- About this task:
From the line containing "microscopy of melanoma" through the last line of the data, return those lines exactly as written and nothing more.
──────── Supplied material ────────
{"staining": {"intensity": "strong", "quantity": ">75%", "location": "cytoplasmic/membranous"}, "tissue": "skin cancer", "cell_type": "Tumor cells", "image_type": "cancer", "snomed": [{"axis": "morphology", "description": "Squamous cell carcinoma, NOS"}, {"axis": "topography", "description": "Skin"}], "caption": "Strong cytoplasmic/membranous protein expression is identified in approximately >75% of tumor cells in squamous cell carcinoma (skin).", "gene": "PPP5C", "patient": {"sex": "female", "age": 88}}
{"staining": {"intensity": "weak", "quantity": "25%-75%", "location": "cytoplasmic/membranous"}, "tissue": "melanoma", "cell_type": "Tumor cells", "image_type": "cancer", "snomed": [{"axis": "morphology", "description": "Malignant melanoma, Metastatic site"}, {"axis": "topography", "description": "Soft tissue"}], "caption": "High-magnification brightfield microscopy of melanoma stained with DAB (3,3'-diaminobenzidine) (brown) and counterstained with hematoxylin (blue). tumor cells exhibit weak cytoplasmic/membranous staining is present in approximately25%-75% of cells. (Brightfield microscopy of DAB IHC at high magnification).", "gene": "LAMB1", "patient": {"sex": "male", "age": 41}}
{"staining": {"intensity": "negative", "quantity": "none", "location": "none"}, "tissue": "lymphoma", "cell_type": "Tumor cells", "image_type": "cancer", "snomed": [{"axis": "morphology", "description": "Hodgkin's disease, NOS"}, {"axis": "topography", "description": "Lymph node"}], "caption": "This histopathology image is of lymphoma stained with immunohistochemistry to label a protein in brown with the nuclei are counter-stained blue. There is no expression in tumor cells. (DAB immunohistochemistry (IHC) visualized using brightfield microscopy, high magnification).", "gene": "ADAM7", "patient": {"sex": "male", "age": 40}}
────────
- Completed task:
{"staining": {"intensity": "weak", "quantity": "25%-75%", "location": "cytoplasmic/membranous"}, "tissue": "melanoma", "cell_type": "Tumor cells", "image_type": "cancer", "snomed": [{"axis": "morphology", "description": "Malignant melanoma, Metastatic site"}, {"axis": "topography", "description": "Soft tissue"}], "caption": "High-magnification brightfield microscopy of melanoma stained with DAB (3,3'-diaminobenzidine) (brown) and counterstained with hematoxylin (blue). tumor cells exhibit weak cytoplasmic/membranous staining is present in approximately25%-75% of cells. (Brightfield microscopy of DAB IHC at high magnification).", "gene": "LAMB1", "patient": {"sex": "male", "age": 41}}
{"staining": {"intensity": "negative", "quantity": "none", "location": "none"}, "tissue": "lymphoma", "cell_type": "Tumor cells", "image_type": "cancer", "snomed": [{"axis": "morphology", "description": "Hodgkin's disease, NOS"}, {"axis": "topography", "description": "Lymph node"}], "caption": "This histopathology image is of lymphoma stained with immunohistochemistry to label a protein in brown with the nuclei are counter-stained blue. There is no expression in tumor cells. (DAB immunohistochemistry (IHC) visualized using brightfield microscopy, high magnification).", "gene": "ADAM7", "patient": {"sex": "male", "age": 40}}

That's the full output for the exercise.